L’Allemagne dévastée a servi de cadre à bon nombre de films tournés en décors naturels dans l’immédiat après-guerre, d’Allemagne année zéro (1948) de Roberto ROSSELLINI à La Scandaleuse de Berlin de Billy WILDER et Berlin Express de Jacques TOURNEUR. Récemment, encore, Christian PETZOLD en faisait le cadre de son mélodrame flamboyant Phoenix (2014).
Cœurs ennemis met aujourd’hui les ressources les plus sophistiquées du numérique au service d’une reconstitution spectaculaire du Hambourg en ruines de 1946. Un colonel de l’armée d’occupation britannique chargé de superviser les travaux de reconstruction se trouve logé avec son épouse dans la propriété d’un veuf qui continue à vivre sous les combles avec sa fille rebelle. Le cinéma a trouvé dans le roman de Rhidian BROOK Dans la maison de l’autre matière à brasser les thématiques de Brève rencontre (1945), de Quelque part en Europe (1948) et du Silence de la mer (1949).

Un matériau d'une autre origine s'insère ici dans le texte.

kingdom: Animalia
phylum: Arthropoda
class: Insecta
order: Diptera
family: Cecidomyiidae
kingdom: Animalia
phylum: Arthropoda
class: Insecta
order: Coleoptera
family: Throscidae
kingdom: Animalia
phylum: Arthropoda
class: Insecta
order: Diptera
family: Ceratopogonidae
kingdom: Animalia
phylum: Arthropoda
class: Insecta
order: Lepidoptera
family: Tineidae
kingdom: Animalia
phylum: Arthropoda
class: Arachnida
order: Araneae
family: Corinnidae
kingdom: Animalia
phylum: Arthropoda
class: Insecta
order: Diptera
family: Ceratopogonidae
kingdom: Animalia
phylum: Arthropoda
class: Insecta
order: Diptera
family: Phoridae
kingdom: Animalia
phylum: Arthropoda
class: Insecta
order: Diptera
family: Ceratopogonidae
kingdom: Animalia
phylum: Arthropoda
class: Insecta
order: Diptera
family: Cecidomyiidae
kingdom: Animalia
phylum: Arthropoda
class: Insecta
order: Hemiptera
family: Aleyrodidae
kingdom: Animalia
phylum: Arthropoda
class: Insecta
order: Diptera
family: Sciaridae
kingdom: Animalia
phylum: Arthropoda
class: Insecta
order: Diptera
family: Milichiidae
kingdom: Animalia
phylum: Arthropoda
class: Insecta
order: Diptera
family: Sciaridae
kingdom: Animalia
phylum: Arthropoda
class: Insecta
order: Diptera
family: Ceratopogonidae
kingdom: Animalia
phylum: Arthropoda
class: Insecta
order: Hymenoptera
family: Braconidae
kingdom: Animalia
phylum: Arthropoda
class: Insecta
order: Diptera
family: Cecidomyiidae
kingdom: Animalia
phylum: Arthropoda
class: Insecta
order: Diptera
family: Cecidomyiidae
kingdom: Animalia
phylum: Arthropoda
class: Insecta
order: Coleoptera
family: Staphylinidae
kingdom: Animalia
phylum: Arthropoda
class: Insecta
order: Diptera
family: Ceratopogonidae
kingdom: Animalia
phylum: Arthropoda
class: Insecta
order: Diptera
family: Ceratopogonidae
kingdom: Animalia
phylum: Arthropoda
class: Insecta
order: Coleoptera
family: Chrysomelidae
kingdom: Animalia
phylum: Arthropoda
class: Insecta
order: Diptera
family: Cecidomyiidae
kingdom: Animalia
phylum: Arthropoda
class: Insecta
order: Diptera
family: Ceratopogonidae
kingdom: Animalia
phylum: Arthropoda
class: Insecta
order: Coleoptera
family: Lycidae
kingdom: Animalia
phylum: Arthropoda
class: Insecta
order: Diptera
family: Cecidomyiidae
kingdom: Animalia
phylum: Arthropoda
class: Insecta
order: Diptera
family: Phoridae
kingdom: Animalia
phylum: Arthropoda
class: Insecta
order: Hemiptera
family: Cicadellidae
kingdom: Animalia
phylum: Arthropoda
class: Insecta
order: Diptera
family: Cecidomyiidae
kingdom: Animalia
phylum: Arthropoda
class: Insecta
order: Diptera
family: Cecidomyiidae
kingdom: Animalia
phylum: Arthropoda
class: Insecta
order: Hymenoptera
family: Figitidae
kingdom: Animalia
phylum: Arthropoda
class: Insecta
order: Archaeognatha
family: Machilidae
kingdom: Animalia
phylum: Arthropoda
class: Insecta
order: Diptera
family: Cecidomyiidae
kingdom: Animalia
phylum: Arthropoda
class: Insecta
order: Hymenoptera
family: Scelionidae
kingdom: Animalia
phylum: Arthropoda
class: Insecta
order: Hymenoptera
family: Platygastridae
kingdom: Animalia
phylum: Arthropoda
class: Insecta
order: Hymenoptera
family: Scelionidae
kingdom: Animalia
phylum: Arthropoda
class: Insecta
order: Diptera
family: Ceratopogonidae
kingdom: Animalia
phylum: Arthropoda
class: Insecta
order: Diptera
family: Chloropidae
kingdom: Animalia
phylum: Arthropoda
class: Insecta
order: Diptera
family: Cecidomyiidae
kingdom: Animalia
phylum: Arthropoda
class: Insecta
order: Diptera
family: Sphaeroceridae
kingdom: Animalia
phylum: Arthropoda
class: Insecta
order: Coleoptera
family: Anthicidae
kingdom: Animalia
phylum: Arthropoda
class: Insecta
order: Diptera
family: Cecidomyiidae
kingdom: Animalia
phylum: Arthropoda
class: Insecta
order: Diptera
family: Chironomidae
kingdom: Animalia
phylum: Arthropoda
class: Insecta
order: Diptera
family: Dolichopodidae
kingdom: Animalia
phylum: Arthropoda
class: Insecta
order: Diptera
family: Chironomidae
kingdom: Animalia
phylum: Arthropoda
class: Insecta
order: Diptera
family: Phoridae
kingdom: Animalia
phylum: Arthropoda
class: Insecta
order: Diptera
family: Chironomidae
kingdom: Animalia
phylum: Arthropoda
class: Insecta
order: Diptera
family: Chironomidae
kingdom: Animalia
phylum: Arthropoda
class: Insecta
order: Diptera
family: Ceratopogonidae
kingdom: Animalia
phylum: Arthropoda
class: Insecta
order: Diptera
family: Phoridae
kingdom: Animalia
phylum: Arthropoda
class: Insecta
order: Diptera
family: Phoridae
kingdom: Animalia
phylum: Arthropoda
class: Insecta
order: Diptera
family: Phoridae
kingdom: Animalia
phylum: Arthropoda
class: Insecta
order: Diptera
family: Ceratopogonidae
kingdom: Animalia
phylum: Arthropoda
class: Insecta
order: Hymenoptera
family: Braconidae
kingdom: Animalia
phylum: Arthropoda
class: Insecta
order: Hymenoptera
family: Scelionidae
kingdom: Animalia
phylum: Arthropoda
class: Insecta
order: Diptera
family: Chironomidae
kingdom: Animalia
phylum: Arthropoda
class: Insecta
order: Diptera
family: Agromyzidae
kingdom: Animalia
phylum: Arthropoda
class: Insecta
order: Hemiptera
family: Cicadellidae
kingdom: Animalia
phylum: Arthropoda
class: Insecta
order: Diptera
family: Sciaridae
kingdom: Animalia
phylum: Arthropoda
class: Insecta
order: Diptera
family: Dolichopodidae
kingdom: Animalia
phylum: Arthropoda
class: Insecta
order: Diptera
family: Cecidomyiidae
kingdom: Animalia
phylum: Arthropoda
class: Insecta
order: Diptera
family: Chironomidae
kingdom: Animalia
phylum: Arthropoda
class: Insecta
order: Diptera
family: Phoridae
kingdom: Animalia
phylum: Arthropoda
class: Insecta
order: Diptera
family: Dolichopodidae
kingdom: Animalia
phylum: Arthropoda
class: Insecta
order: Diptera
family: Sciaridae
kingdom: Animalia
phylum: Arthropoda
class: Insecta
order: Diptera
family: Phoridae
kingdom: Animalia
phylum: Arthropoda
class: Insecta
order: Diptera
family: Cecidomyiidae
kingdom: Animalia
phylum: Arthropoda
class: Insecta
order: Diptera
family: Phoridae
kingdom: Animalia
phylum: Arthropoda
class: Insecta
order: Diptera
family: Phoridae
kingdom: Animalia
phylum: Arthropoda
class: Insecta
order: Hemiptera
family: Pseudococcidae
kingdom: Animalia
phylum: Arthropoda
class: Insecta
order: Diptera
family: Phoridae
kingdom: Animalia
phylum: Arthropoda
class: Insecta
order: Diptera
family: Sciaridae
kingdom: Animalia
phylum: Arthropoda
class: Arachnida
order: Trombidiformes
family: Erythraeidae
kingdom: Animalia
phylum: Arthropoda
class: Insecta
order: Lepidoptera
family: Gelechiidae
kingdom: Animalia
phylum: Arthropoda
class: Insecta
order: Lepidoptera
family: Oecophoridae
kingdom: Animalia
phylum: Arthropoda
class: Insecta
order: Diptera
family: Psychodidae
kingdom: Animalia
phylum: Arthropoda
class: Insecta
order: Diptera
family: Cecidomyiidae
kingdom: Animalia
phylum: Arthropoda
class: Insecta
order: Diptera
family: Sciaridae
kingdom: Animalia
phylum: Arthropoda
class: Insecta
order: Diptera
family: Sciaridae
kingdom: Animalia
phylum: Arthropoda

Résultat : un film au souffle romanesque assumé dont tous les protagonistes assument leur statut d’archétypes. Ceux qui s’obstinent à considérer Keira KNIGHTLEY comme une (très) jolie fille sans reconnaître son talent d’interprète devraient réviser leur jugement. Quatre mois après sa composition impeccable dans Colette, cette actrice subtile démontre avec Cœurs ennemis qu’elle est la digne héritière de ces stars qui enchaînaient les rôles sans courir après les performances et les prix d’interprétation, en privilégiant systématiquement leurs personnages à leur ego.
Critique de Jean-Philippe GUERAND
The Aftermath. Film britannique de James KENT (2018), avec Keira KNIGHTLEY, Jason Clarke, Alexander SKARSGÅRD. 1h48.